The comic satirizes conspiracy thinking by demonstrating how conspiracy theories grow through accretion — each new "connection" makes the theory simultaneously more comprehensive and less plausible. The humor comes from watching the logical framework buckle under the weight of its own complexity. SMBC often uses the long-form multi-panel format for jokes that require a slow build, and this comic uses that structure to mirror how conspiracy theories themselves build momentum through accumulation rather than evidence.

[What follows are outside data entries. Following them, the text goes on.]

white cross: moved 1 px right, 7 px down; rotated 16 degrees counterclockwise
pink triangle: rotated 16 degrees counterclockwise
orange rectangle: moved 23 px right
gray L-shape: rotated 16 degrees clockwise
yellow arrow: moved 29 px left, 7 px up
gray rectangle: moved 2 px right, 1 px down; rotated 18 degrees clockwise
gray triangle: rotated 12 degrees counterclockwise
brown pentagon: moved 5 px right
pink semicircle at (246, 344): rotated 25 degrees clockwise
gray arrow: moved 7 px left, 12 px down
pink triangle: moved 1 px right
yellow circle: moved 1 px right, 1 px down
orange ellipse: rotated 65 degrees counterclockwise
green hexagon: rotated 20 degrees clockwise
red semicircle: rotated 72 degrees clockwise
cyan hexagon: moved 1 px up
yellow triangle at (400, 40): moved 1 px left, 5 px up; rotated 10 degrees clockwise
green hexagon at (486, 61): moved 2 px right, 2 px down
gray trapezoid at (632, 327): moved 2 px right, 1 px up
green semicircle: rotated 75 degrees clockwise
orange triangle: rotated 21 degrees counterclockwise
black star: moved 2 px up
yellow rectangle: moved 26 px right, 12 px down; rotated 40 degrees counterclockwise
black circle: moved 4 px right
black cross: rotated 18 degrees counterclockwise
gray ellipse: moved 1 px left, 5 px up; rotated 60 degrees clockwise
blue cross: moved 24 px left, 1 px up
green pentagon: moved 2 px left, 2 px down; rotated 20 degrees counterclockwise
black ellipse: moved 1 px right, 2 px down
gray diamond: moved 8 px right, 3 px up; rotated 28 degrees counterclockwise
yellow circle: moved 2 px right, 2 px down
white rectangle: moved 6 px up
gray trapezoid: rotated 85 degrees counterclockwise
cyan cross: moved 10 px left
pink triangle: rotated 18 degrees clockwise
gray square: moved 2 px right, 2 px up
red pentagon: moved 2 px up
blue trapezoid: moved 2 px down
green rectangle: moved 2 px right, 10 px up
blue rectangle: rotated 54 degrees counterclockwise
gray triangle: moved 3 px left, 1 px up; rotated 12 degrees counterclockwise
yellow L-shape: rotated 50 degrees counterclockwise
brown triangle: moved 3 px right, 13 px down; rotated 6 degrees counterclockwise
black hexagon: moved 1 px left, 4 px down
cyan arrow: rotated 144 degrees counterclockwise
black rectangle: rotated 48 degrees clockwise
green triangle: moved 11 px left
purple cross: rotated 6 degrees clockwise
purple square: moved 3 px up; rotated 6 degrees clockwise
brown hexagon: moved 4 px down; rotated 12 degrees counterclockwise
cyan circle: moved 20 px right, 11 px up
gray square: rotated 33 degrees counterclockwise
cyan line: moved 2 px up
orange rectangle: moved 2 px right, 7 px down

The escalating absurdity also parodies how conspiracy communities function: each participant adds their own obsession to the master theory, making it increasingly unwieldy and internally contradictory while everyone involved becomes more convinced of its truth.

Broader Context

SMBC frequently tackles epistemology — how people come to believe things and how they justify those beliefs. Conspiracy thinking is a rich target because it superficially resembles rational inquiry (connecting evidence, forming hypotheses) while operating on fundamentally different epistemic principles. Weinersmith's treatment is more interested in the structural dynamics of conspiratorial reasoning than in debunking any specific theory.